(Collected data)
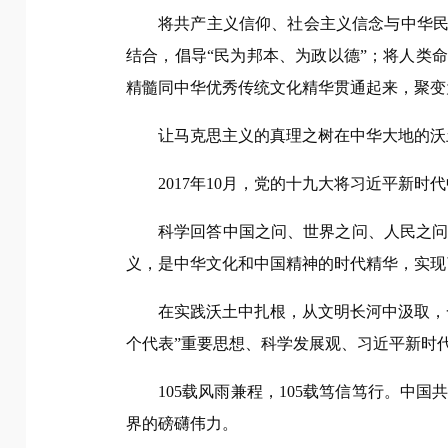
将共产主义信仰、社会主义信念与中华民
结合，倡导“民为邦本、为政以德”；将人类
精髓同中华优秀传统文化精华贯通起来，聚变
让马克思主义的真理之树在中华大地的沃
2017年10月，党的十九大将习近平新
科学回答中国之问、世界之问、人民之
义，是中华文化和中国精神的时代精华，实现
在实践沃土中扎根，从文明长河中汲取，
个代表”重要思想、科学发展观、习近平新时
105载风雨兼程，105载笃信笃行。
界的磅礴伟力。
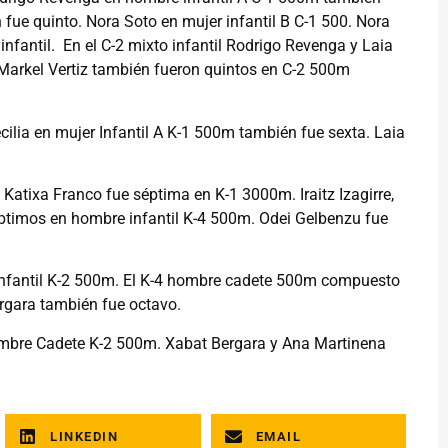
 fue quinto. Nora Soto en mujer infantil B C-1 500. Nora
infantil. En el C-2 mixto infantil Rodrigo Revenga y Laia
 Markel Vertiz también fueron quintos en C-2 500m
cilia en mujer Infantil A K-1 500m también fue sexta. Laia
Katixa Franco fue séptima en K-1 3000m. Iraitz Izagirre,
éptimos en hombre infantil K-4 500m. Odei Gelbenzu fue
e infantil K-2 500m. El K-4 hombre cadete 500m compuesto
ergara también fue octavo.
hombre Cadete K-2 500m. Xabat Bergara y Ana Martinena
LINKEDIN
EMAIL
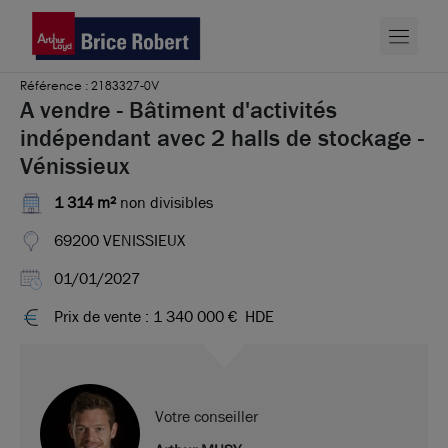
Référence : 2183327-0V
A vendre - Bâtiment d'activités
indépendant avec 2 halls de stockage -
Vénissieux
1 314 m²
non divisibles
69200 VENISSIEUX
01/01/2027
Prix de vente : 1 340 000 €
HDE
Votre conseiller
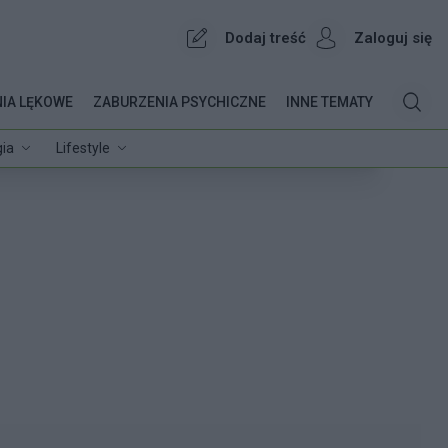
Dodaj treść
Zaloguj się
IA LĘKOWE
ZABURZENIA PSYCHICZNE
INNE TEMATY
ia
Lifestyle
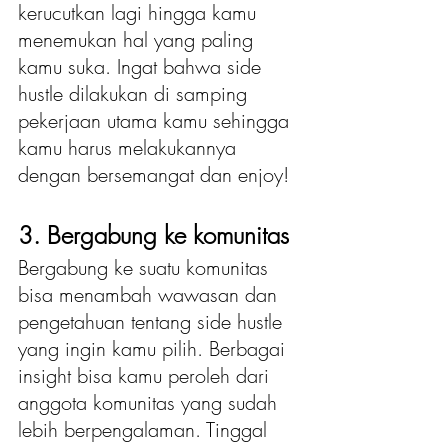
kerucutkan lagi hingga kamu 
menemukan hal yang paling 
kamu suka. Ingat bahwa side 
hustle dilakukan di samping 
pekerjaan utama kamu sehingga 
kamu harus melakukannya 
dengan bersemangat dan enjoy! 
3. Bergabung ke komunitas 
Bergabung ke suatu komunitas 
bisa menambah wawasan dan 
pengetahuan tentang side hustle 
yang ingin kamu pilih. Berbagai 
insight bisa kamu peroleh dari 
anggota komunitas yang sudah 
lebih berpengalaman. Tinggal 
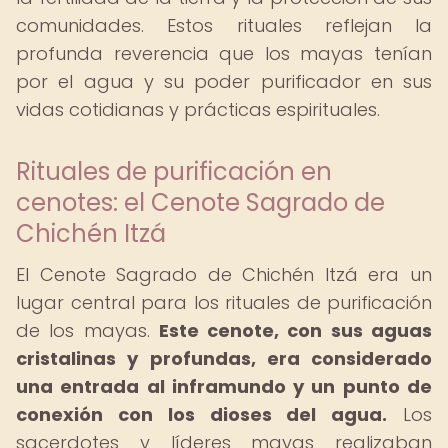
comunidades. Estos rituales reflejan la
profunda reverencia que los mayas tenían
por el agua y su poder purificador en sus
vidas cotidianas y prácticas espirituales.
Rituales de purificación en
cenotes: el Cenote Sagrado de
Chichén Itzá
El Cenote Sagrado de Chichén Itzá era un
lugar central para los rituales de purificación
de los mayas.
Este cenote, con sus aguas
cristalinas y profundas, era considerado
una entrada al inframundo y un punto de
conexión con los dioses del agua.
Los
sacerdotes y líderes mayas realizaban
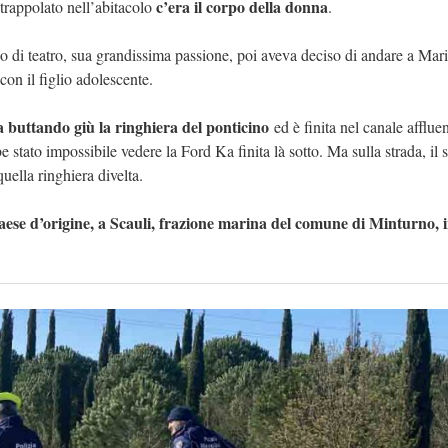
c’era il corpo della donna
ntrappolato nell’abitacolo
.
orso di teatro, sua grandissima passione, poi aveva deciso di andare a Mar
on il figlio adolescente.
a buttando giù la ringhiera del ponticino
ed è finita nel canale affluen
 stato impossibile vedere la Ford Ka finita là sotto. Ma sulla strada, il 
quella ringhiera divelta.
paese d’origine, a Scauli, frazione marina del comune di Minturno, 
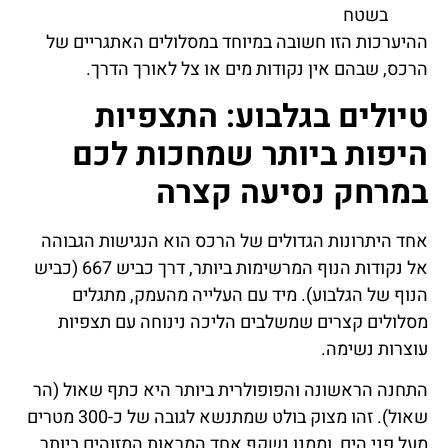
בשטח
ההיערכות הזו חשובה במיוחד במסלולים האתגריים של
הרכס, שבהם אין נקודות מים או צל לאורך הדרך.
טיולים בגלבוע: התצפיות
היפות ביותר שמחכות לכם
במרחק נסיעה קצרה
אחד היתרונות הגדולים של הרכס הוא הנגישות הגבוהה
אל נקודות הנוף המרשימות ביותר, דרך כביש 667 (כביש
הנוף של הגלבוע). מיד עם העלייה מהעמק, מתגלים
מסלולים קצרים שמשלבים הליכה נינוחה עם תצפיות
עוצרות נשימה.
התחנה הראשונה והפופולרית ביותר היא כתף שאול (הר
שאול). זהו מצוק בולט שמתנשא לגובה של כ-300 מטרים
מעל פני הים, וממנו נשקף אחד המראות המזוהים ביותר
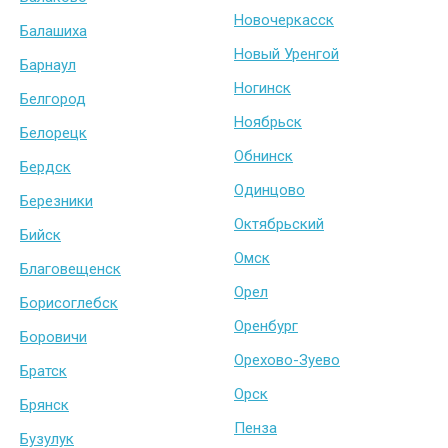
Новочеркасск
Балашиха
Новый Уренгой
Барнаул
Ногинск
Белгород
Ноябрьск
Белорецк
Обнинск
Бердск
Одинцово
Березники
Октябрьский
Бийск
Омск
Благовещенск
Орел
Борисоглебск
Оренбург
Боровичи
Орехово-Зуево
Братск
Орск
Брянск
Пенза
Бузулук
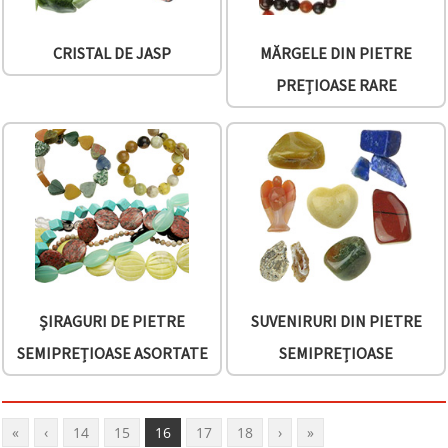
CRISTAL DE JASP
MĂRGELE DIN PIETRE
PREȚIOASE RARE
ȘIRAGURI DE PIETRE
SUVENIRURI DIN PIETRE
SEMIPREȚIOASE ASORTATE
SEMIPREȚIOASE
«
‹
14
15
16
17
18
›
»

--

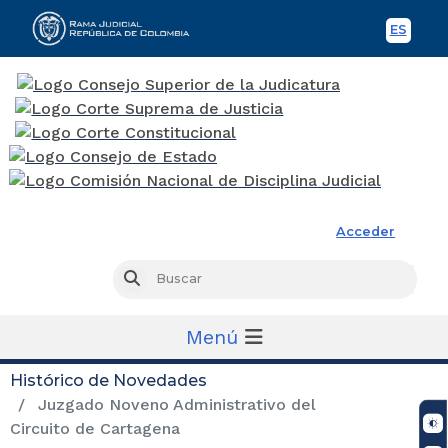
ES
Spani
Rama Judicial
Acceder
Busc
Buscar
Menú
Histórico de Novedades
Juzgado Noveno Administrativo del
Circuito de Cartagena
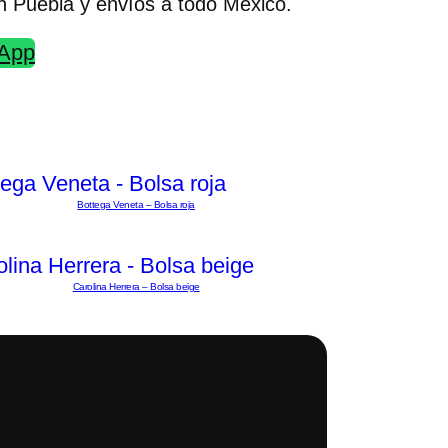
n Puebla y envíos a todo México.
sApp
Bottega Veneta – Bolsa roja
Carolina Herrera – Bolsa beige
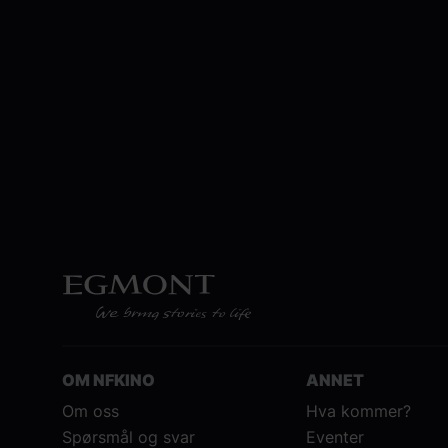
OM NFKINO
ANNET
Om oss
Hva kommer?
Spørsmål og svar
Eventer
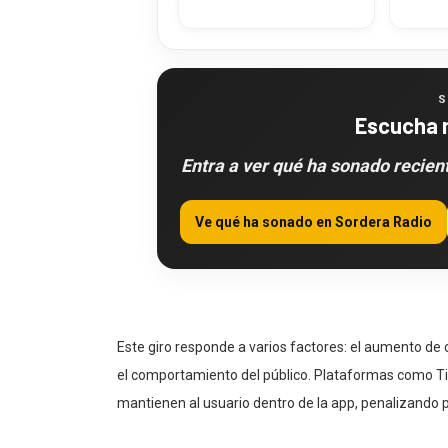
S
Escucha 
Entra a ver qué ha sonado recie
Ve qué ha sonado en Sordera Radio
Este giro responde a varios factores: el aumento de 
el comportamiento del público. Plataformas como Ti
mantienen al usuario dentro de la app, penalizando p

---

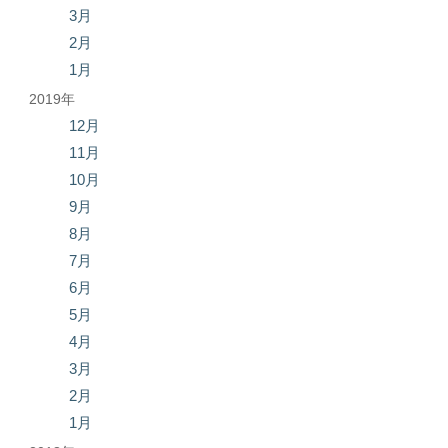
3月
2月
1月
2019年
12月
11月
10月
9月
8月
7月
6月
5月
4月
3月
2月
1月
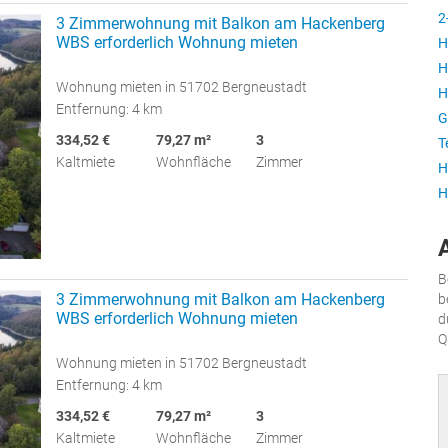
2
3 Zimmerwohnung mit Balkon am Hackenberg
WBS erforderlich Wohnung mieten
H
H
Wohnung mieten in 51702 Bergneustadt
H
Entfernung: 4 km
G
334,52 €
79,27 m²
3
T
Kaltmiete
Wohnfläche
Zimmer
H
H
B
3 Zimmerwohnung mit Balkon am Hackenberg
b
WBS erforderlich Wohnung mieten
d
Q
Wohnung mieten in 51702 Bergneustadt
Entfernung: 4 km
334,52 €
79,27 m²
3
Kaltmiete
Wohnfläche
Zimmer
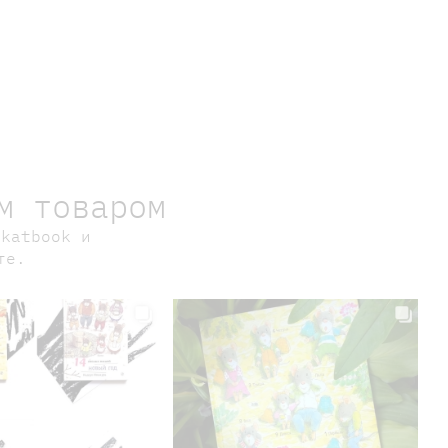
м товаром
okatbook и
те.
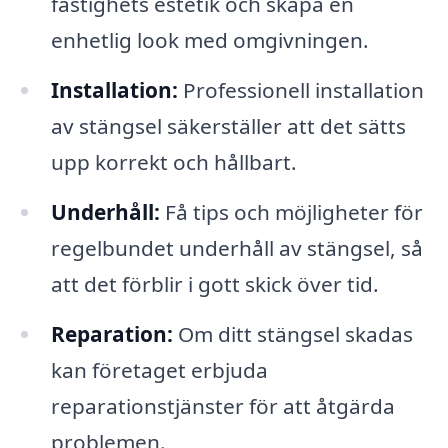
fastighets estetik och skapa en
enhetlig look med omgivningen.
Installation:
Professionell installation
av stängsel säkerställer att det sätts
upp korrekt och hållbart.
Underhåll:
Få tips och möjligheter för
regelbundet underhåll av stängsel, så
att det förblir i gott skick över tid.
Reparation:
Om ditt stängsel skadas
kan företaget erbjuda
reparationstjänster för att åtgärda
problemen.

Exercise prompt: Scan the records for the string "ringhiera". Copy each line in which it appears.

Response to this exercise:
a buttando giù la ringhiera del ponticino
quella ringhiera divelta.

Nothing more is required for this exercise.